Please print the data again exactly as given.

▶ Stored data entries
+ + + + +

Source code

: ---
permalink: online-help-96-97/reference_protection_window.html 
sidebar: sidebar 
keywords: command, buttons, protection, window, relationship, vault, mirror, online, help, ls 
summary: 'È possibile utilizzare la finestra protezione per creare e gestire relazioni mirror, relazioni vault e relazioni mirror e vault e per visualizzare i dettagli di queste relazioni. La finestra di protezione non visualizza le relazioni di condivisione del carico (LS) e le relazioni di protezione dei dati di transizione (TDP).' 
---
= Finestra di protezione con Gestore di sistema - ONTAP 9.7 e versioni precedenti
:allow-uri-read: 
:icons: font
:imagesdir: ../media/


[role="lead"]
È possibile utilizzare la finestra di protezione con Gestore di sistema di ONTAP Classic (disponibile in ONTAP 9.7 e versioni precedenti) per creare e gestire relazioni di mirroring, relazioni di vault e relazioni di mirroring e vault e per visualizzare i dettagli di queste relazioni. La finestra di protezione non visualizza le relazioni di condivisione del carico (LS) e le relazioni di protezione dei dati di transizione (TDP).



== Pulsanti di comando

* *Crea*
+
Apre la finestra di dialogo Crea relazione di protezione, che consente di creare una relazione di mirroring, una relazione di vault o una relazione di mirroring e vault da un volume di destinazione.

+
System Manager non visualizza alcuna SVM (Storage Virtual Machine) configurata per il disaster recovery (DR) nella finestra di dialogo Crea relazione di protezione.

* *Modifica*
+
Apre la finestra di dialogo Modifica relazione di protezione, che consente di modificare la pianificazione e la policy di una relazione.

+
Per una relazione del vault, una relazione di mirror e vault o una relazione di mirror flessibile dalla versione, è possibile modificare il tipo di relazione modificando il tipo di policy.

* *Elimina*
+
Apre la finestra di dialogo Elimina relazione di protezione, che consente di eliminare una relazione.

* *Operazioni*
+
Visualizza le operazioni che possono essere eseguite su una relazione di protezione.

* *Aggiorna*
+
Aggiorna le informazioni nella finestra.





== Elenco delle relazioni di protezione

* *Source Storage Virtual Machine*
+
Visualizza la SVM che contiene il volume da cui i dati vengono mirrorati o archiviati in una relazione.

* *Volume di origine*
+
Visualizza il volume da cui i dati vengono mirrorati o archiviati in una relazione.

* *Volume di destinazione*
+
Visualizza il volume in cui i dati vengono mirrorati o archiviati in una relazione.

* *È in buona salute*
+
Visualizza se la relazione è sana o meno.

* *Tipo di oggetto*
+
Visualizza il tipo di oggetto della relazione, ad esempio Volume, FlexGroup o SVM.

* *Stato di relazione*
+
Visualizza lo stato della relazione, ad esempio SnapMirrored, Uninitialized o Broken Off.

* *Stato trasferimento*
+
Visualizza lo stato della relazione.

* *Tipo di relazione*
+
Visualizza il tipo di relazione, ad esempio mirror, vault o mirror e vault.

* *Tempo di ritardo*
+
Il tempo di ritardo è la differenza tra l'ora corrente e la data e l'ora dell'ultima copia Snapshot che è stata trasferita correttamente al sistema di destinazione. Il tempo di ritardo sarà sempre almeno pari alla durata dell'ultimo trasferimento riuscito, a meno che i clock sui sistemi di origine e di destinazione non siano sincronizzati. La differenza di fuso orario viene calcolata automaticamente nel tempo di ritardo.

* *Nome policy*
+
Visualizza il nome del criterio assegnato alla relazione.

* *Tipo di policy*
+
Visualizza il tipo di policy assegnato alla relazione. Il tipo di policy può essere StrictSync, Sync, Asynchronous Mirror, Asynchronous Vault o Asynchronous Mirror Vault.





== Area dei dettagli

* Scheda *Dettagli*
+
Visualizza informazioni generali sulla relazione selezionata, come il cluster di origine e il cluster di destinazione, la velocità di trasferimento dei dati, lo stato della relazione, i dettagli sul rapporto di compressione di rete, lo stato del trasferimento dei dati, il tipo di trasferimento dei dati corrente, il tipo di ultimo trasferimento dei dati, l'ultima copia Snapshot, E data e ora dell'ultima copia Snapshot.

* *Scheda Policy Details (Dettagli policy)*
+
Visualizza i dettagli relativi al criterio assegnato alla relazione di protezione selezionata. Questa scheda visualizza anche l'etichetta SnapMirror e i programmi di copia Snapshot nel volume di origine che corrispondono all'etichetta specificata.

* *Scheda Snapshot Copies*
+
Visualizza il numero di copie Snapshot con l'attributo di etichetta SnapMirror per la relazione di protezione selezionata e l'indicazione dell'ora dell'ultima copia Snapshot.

+ + + + +

▶ Your response
Source code

: ---
permalink: online-help-96-97/reference_protection_window.html 
sidebar: sidebar 
keywords: command, buttons, protection, window, relationship, vault, mirror, online, help, ls 
summary: 'È possibile utilizzare la finestra protezione per creare e gestire relazioni mirror, relazioni vault e relazioni mirror e vault e per visualizzare i dettagli di queste relazioni. La finestra di protezione non visualizza le relazioni di condivisione del carico (LS) e le relazioni di protezione dei dati di transizione (TDP).' 
---
= Finestra di protezione con Gestore di sistema - ONTAP 9.7 e versioni precedenti
:allow-uri-read: 
:icons: font
:imagesdir: ../media/


[role="lead"]
È possibile utilizzare la finestra di protezione con Gestore di sistema di ONTAP Classic (disponibile in ONTAP 9.7 e versioni precedenti) per creare e gestire relazioni di mirroring, relazioni di vault e relazioni di mirroring e vault e per visualizzare i dettagli di queste relazioni. La finestra di protezione non visualizza le relazioni di condivisione del carico (LS) e le relazioni di protezione dei dati di transizione (TDP).



== Pulsanti di comando

* *Crea*
+
Apre la finestra di dialogo Crea relazione di protezione, che consente di creare una relazione di mirroring, una relazione di vault o una relazione di mirroring e vault da un volume di destinazione.

+
System Manager non visualizza alcuna SVM (Storage Virtual Machine) configurata per il disaster recovery (DR) nella finestra di dialogo Crea relazione di protezione.

* *Modifica*
+
Apre la finestra di dialogo Modifica relazione di protezione, che consente di modificare la pianificazione e la policy di una relazione.

+
Per una relazione del vault, una relazione di mirror e vault o una relazione di mirror flessibile dalla versione, è possibile modificare il tipo di relazione modificando il tipo di policy.

* *Elimina*
+
Apre la finestra di dialogo Elimina relazione di protezione, che consente di eliminare una relazione.

* *Operazioni*
+
Visualizza le operazioni che possono essere eseguite su una relazione di protezione.

* *Aggiorna*
+
Aggiorna le informazioni nella finestra.





== Elenco delle relazioni di protezione

* *Source Storage Virtual Machine*
+
Visualizza la SVM che contiene il volume da cui i dati vengono mirrorati o archiviati in una relazione.

* *Volume di origine*
+
Visualizza il volume da cui i dati vengono mirrorati o archiviati in una relazione.

* *Volume di destinazione*
+
Visualizza il volume in cui i dati vengono mirrorati o archiviati in una relazione.

* *È in buona salute*
+
Visualizza se la relazione è sana o meno.

* *Tipo di oggetto*
+
Visualizza il tipo di oggetto della relazione, ad esempio Volume, FlexGroup o SVM.

* *Stato di relazione*
+
Visualizza lo stato della relazione, ad esempio SnapMirrored, Uninitialized o Broken Off.

* *Stato trasferimento*
+
Visualizza lo stato della relazione.

* *Tipo di relazione*
+
Visualizza il tipo di relazione, ad esempio mirror, vault o mirror e vault.

* *Tempo di ritardo*
+
Il tempo di ritardo è la differenza tra l'ora corrente e la data e l'ora dell'ultima copia Snapshot che è stata trasferita correttamente al sistema di destinazione. Il tempo di ritardo sarà sempre almeno pari alla durata dell'ultimo trasferimento riuscito, a meno che i clock sui sistemi di origine e di destinazione non siano sincronizzati. La differenza di fuso orario viene calcolata automaticamente nel tempo di ritardo.

* *Nome policy*
+
Visualizza il nome del criterio assegnato alla relazione.

* *Tipo di policy*
+
Visualizza il tipo di policy assegnato alla relazione. Il tipo di policy può essere StrictSync, Sync, Asynchronous Mirror, Asynchronous Vault o Asynchronous Mirror Vault.





== Area dei dettagli

* Scheda *Dettagli*
+
Visualizza informazioni generali sulla relazione selezionata, come il cluster di origine e il cluster di destinazione, la velocità di trasferimento dei dati, lo stato della relazione, i dettagli sul rapporto di compressione di rete, lo stato del trasferimento dei dati, il tipo di trasferimento dei dati corrente, il tipo di ultimo trasferimento dei dati, l'ultima copia Snapshot, E data e ora dell'ultima copia Snapshot.

* *Scheda Policy Details (Dettagli policy)*
+
Visualizza i dettagli relativi al criterio assegnato alla relazione di protezione selezionata. Questa scheda visualizza anche l'etichetta SnapMirror e i programmi di copia Snapshot nel volume di origine che corrispondono all'etichetta specificata.

* *Scheda Snapshot Copies*
+
Visualizza il numero di copie Snapshot con l'attributo di etichetta SnapMirror per la relazione di protezione selezionata e l'indicazione dell'ora dell'ultima copia Snapshot.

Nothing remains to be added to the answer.